# Rectaflex



## obsiniius (Apr 26, 2022)

please help me identify this camera and it’s value not much i can find on it? had a extra lens with it also here’s the pics!


----------



## Mitica100 (Apr 27, 2022)

Well, as it goes, it is an Italian made camera, probably the 1300 series. It uses the 35mm film, hard to find nowadays and to process as well. I’ll give you $100 for it… just kidding!!!

What you have is a wonderful camera which is pretty hard to find, especially with the array of lenses, instruction book, original leather case and so on. If I were you I’d keep it and hope it goes up in value.
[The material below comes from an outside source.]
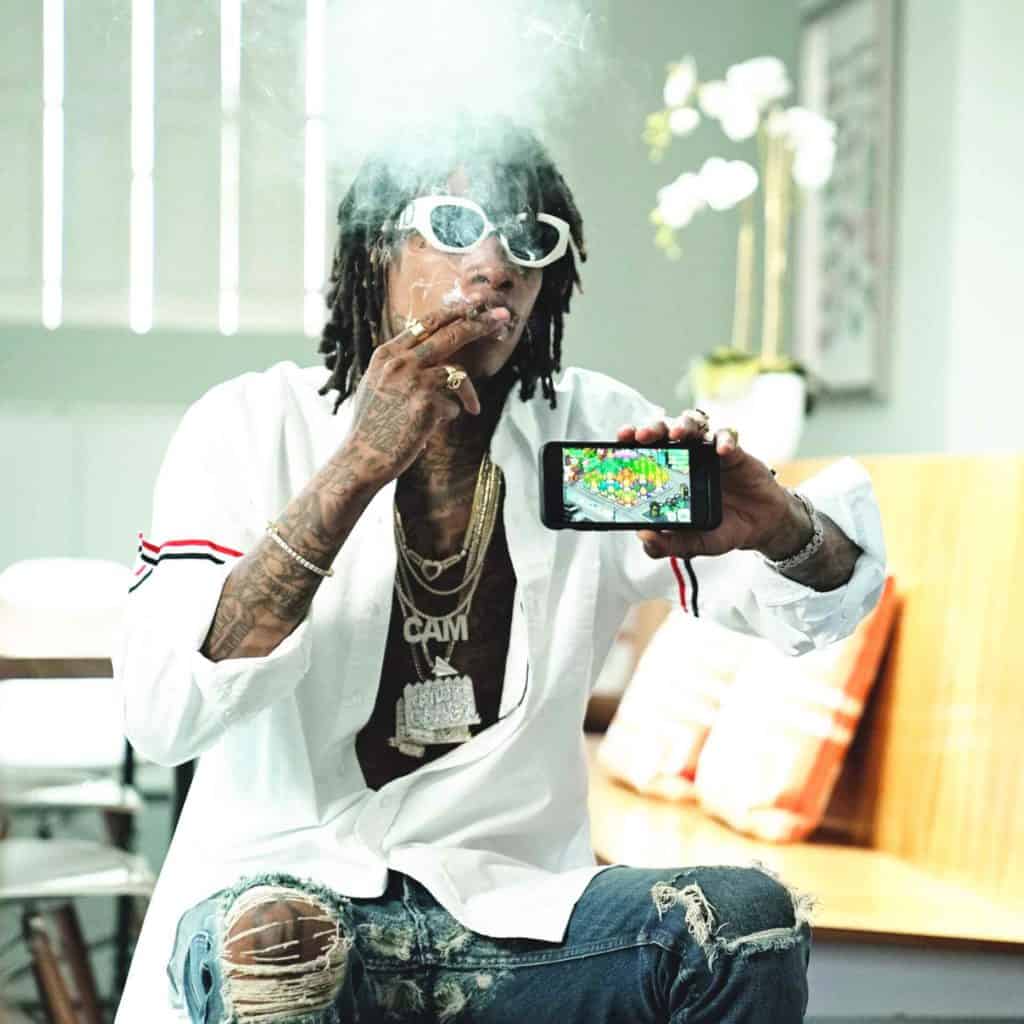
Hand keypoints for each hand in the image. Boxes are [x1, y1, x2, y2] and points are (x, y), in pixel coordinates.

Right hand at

If the camera is in good functioning order you could get well over $1,000 for it, based on the eBay sales that I’ve seen. I belong to IDCC (International Directory of Camera Collectors) group and there is an Italian collector named Mario Cassili, he could be very interested in this gem. Google IDCC and get Mario’s email from them, contact him and tell him Dimitri gave you the idea. Good luck!


----------



## IanG (Apr 27, 2022)

Check ebay completed sales, somewhere around £300 to £500 / $350 to $600 if it's working.  I do have a 1958 Focal Press camera guide with  between 2 & 4 pages on various cameras and it is included.

Ian


----------



## IanG (Apr 27, 2022)

Mitica100 said:


> Well, as it goes, it is an Italian made camera, probably the 1300 series. It uses the 35mm film, hard to find nowadays and to process as well. I’ll give you $100 for it… just kidding!!!
> 
> What you have is a wonderful camera which is pretty hard to find, especially with the array of lenses, instruction book, original leather case and so on. If I were you I’d keep it and hope it goes up in value. If the camera is in good functioning order you could get well over $1,000 for it, based on the eBay sales that I’ve seen. I belong to IDCC (International Directory of Camera Collectors) group and there is an Italian collector named Mario Cassili, he could be very interested in this gem. Google IDCC and get Mario’s email from them, contact him and tell him Dimitri gave you the idea. Good luck!



The lens makes a huge difference to the value, Angenieux being the most desirable.

Ian


----------



## webestang64 (Apr 27, 2022)

It states here you do have a 1300 series going by the top shutter speed and the serial number-26841 (built from 1952 to 1955) ....    Rectaflex - Wikipedia

On eBay I saw a SOLD price for this model at $650 US. 

Side note... Saw a listing for the Angenieux lens by itself, it sold for $3500.00....!

Neat piece.


----------



## compur (Apr 30, 2022)

I recently found and then sold a Rectaflex Junior with Angénieux lens. The Junior is very similar to the 1300 except with lower top shutter speed. The body was not working but the lens was in good shape. I loved the overall build of the camera but the viewfinder was quite dim.


----------